Adrian Peterson says dealing with fantasy football owners can be ‘a headache’


Being arguably the best football player on the planet certainly has its benefits. Fame, fortune, accolades, adulation, you name it. No one is going to deny that it’s a pretty good gig. But it certainly can have its minor, yet irritating, drawbacks, especially in this day and age. Just ask Minnesota Vikings running back and reigning NFL MVP Adrian Peterson.

While there are probably far worse annoyances and issues Peterson has to deal with on a daily basis that are the more-than-fair price he pays for the aforementioned fame and fortune, one thing that definitely can stick in his craw from time to time are boneheaded fantasy football owners who continuously give him grief if he doesn’t perform well enough on Sundays to help them win their little fantasy games.

In fact, Peterson calls dealing with the dolts “worksome.” See? It’s so annoying Peterson had to make up a word to articulate just how bothersome it can be to an NFL football player.

For the Win’s Chris Strauss asked Peterson about fantasy football partly due to recent comments by Baltimore Ravens running back Ray Rice on Twitter about it, in which he stated he doesn’t like fantasy football anymore because of the “hateful and spiteful” nature of comments that have been directed at him because of fantasy.

Said Peterson on the topic of having to deal with over-aggressive, vitriolic fantasy football owners: “I don’t wanna say it’s so worksome, but it gets worksome. You’ve got so many different personalities out there. You’ve got people that’s cheering you on and people that beat you down because you didn’t score a touchdown or get this amount of yards. So, it’s cool but then again it’s a headache as well. It’s more of a headache if you let it bother you, which I don’t.”

This isn’t the first time Peterson has expressed his frustration with fantasy football owners. In December of 2011, he offered up the following tweet:

Ha. Go kick rocks. I’m going to start using that one.

Peterson added that it’s not only on Twitter, either. People will walk right up to him and give him grief over their precious fantasy football team.

“I’ve heard some crazy responses,” Peterson said. “Not just through Twitter but just in person, like wow. Did I just get threatened to rush for 100 yards? You would think it be more so the people that didn’t get you, but it’s the ones that have you. I’m not just going about myself, I’m kind of talking in general about other people having criticized the player they pick as well. It’s brutal for some guys. Then next week when you throw for 300 or 400 yards, you’re the baddest thing smokin’. But that’s just the way of the world.”
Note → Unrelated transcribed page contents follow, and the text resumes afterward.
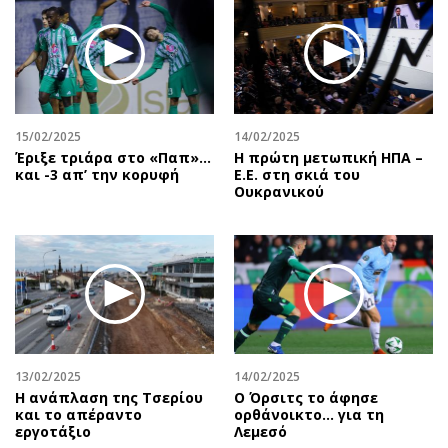
15/02/2025
14/02/2025
Έριξε τριάρα στο «Παπ»…
Η πρώτη μετωπική ΗΠΑ –
και -3 απ’ την κορυφή
Ε.Ε. στη σκιά του
Ουκρανικού
13/02/2025
14/02/2025
Η ανάπλαση της Τσερίου
Ο Όρσιτς το άφησε
και το απέραντο
ορθάνοικτο... για τη
εργοτάξιο
Λεμεσό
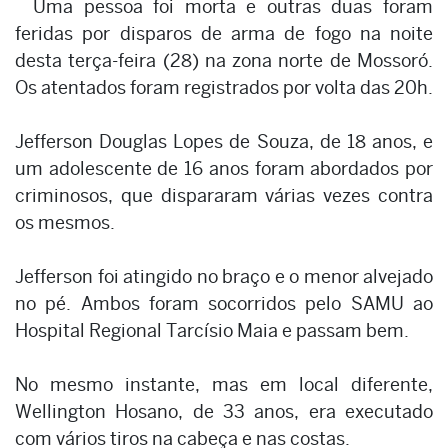
Uma pessoa foi morta e outras duas foram
feridas por disparos de arma de fogo na noite
desta terça-feira (28) na zona norte de Mossoró.
Os atentados foram registrados por volta das 20h.
Jefferson Douglas Lopes de Souza, de 18 anos, e
um adolescente de 16 anos foram abordados por
criminosos, que dispararam várias vezes contra
os mesmos.
Jefferson foi atingido no braço e o menor alvejado
no pé. Ambos foram socorridos pelo SAMU ao
Hospital Regional Tarcísio Maia e passam bem.
No mesmo instante, mas em local diferente,
Wellington Hosano, de 33 anos, era executado
com vários tiros na cabeça e nas costas.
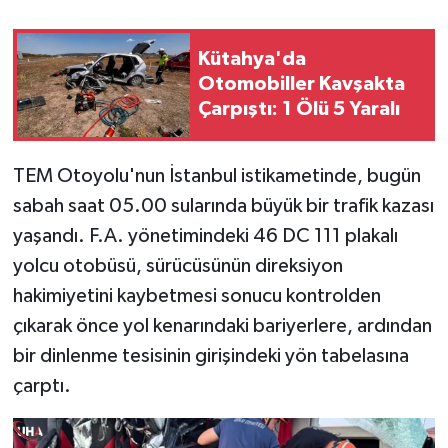
Kütahya'da
Otomobiller Kavşakta
Çarpıştı: 1 Ölü 5 Yaralı
TEM Otoyolu'nun İstanbul istikametinde, bugün
sabah saat 05.00 sularında büyük bir trafik kazası
yaşandı. F.A. yönetimindeki 46 DC 111 plakalı
yolcu otobüsü, sürücüsünün direksiyon
hakimiyetini kaybetmesi sonucu kontrolden
çıkarak önce yol kenarındaki bariyerlere, ardından
bir dinlenme tesisinin girişindeki yön tabelasına
çarptı.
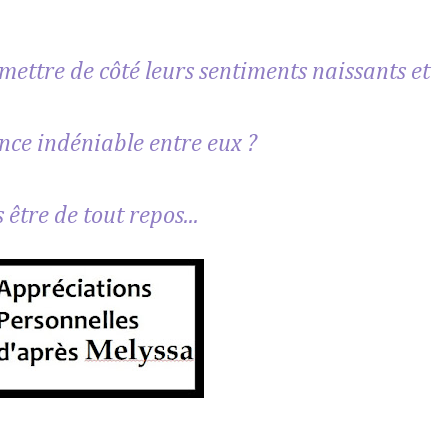
mettre de côté leurs sentiments naissants et
nce indéniable entre eux ?
être de tout repos...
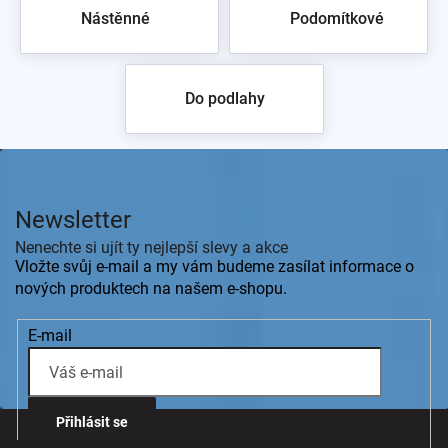
Nástěnné
Podomítkové
zpět do obchodu
Do podlahy
Z
á
p
Newsletter
a
t
Nenechte si ujít ty nejlepší slevy a akce
í
Vložte svůj e-mail a my vám budeme zasílat informace o
nových produktech na našem e-shopu.
E-mail
Přihlásit se
Kontakt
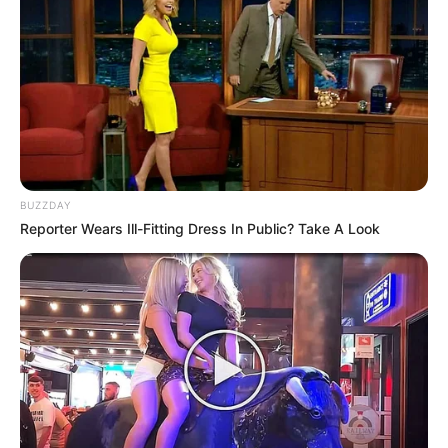
BUZZDAY
Reporter Wears Ill-Fitting Dress In Public? Take A Look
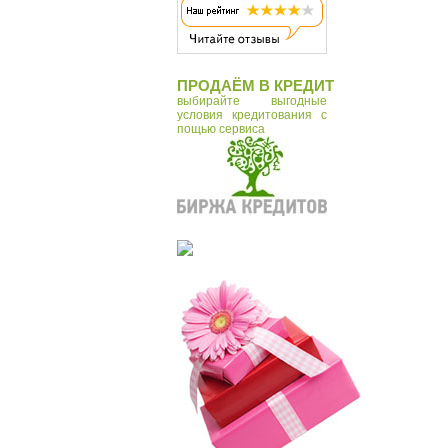
ПРОДАЁМ В КРЕДИТ
выбирайте выгодные
условия кредитования с
пощью сервиса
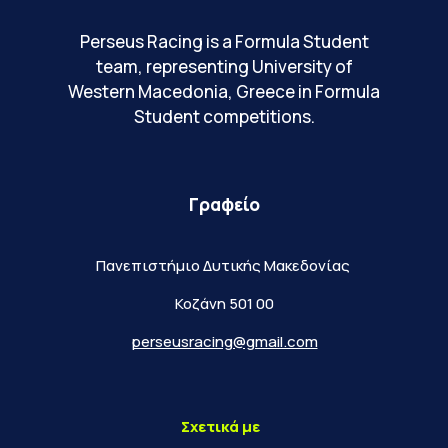
Perseus Racing is a Formula Student
team, representing University of
Western Macedonia, Greece in Formula
Student competitions.
Γραφείο
Πανεπιστήμιο Δυτικής Μακεδονίας
Κοζάνη 501 00
perseusracing@gmail.com
Σχετικά με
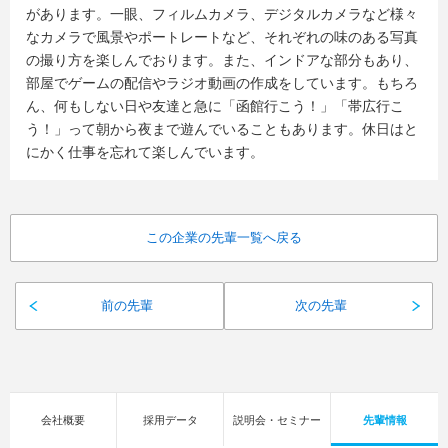
があります。一眼、フィルムカメラ、デジタルカメラなど様々
なカメラで風景やポートレートなど、それぞれの味のある写真
の撮り方を楽しんでおります。また、インドアな部分もあり、
部屋でゲームの配信やラジオ動画の作成をしています。もちろ
ん、何もしない日や友達と急に「函館行こう！」「帯広行こ
う！」って朝から夜まで遊んでいることもあります。休日はと
にかく仕事を忘れて楽しんでいます。
この企業の先輩一覧へ戻る
前の先輩
次の先輩
会社概要
採用データ
説明会・セミナー
先輩情報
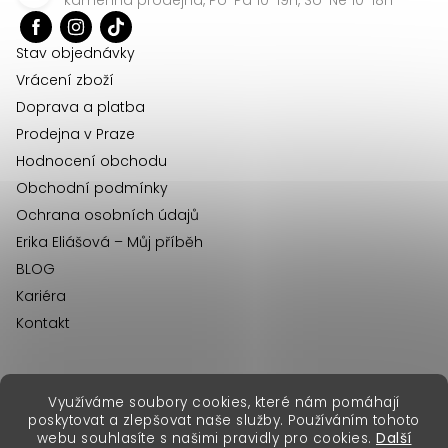
t
í
Stav objednávky
Vrácení zboží
Doprava a platba
Prodejna v Praze
Hodnocení obchodu
Obchodní podmínky
Ochrana osobních údajů
Erika Eliášová – Můj příběh
BLOG
Kariéra
Kontakt
Využíváme soubory cookies, které nám pomáhají
erikafashion.sk
poskytovat a zlepšovat naše služby. Používáním tohoto
Copyright 2026
Erika Fashion
. Všechna práva vyhrazena.
webu souhlasíte s našimi pravidly pro cookies.
Další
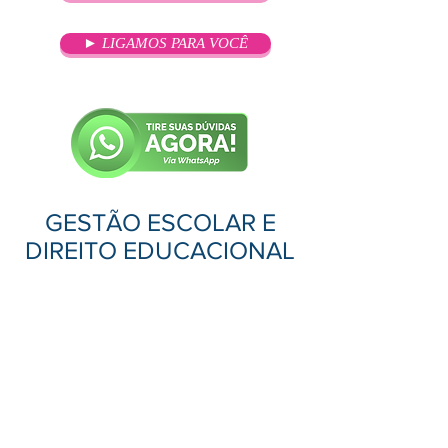
► LIGAMOS PARA VOCÊ
GESTÃO ESCOLAR E
DIREITO EDUCACIONAL
OBJETIVO
O curso tem por objetivo formar
especialistas capazes de trabalhar
com diferentes propostas político-
pedagógicas. Oferece condições
para atuação no cotidiano escolar,
propondo alternativas de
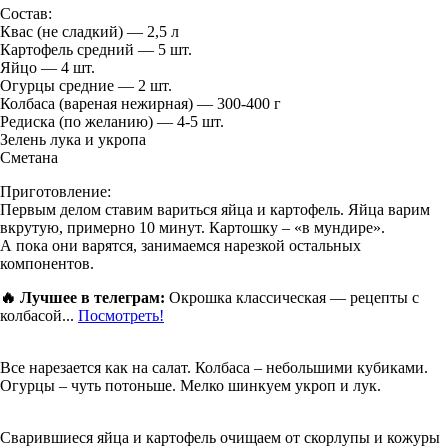
Состав:
Квас (не сладкий) — 2,5 л
Картофель средний — 5 шт.
Яйцо — 4 шт.
Огурцы средние — 2 шт.
Колбаса (вареная нежирная) — 300-400 г
Редиска (по желанию) — 4-5 шт.
Зелень лука и укропа
Сметана
Приготовление:
Первым делом ставим вариться яйца и картофель. Яйца варим
вкрутую, примерно 10 минут. Картошку – «в мундире».
А пока они варятся, занимаемся нарезкой остальных
компонентов.
🔥 Лучшее в телеграм:
Окрошка классическая — рецепты с
колбасой...
Посмотреть!
Все нарезается как на салат. Колбаса – небольшими кубиками.
Огурцы – чуть потоньше. Мелко шинкуем укроп и лук.
Сварившиеся яйца и картофель очищаем от скорлупы и кожуры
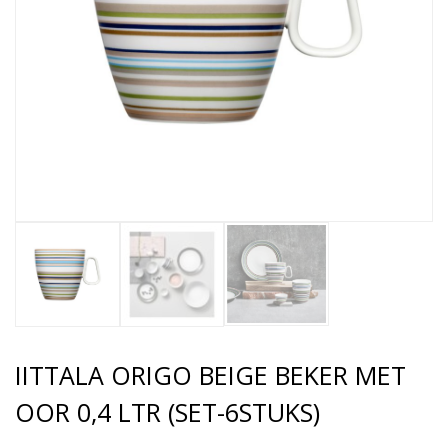
IITTALA ORIGO BEIGE BEKER MET
OOR 0,4 LTR (SET-6STUKS)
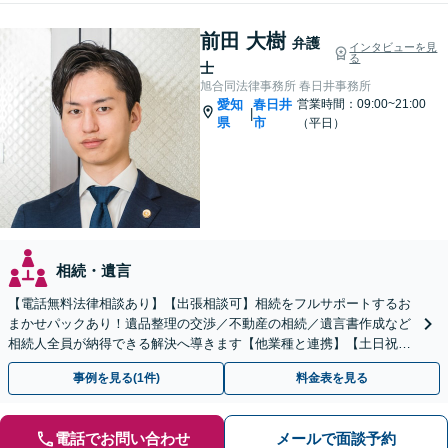
前田 大樹
弁護
インタビューを見
る
士
旭合同法律事務所 春日井事務所
愛知
春日井
営業時間：09:00~21:00
|
県
市
（平日）
相続・遺言
【電話無料法律相談あり】【出張相談可】相続をフルサポートするお
まかせパックあり！遺品整理の交渉／不動産の相続／遺言書作成など
相続人全員が納得できる解決へ導きます【他業種と連携】【土日祝・
夜間対応】【完全個室】
事例を見る(1件)
料金表を見る
電話でお問い合わせ
メールで面談予約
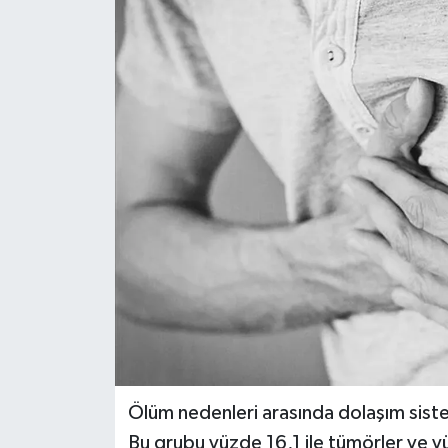
Dünya
Eğitim
Ekonomi
Emet
Foto Galeri
Gediz
Genel
Gündem
Ölüm nedenleri arasında dolaşım sistemi
Bu grubu yüzde 16,1 ile tümörler ve yü
Hisarcık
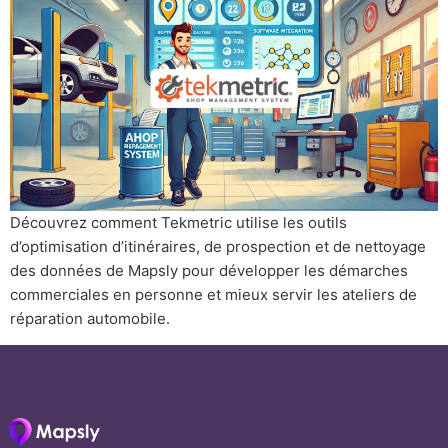
Découvrez comment Tekmetric utilise les outils
d’optimisation d’itinéraires, de prospection et de nettoyage
des données de Mapsly pour développer les démarches
commerciales en personne et mieux servir les ateliers de
réparation automobile.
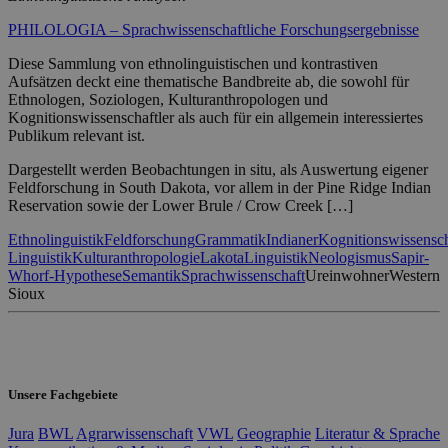
PHILOLOGIA – Sprachwissenschaftliche Forschungsergebnisse
Diese Sammlung von ethnolinguistischen und kontrastiven
Aufsätzen deckt eine thematische Bandbreite ab, die sowohl für
Ethnologen, Soziologen, Kulturanthropologen und
Kognitionswissenschaftler als auch für ein allgemein interessiertes
Publikum relevant ist.
Dargestellt werden Beobachtungen in situ, als Auswertung eigener
Feldforschung in South Dakota, vor allem in der Pine Ridge Indian
Reservation sowie der Lower Brule / Crow Creek […]
Ethnolinguistik
Feldforschung
Grammatik
Indianer
Kognitionswissensch
Linguistik
Kulturanthropologie
Lakota
Linguistik
Neologismus
Sapir-
Whorf-Hypothese
Semantik
Sprachwissenschaft
Ureinwohner
Western
Sioux
Unsere Fachgebiete
Jura
BWL
Agrarwissenschaft
VWL
Geographie
Literatur & Sprache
While it unfortunately may be the way of the world, that doesn’t make it any less of a sad commentary about people who take fantasy football far too seriously; although that is the opinion of a person who hasn’t played fantasy football in over a decade. And do you know what? Watching football on Sundays, taking in the pregame and postgame coverage and following the NFL throughout the week is a much more enjoyable experience without being constantly distracted by worrying about how things are affecting my fantasy squad. At least for me.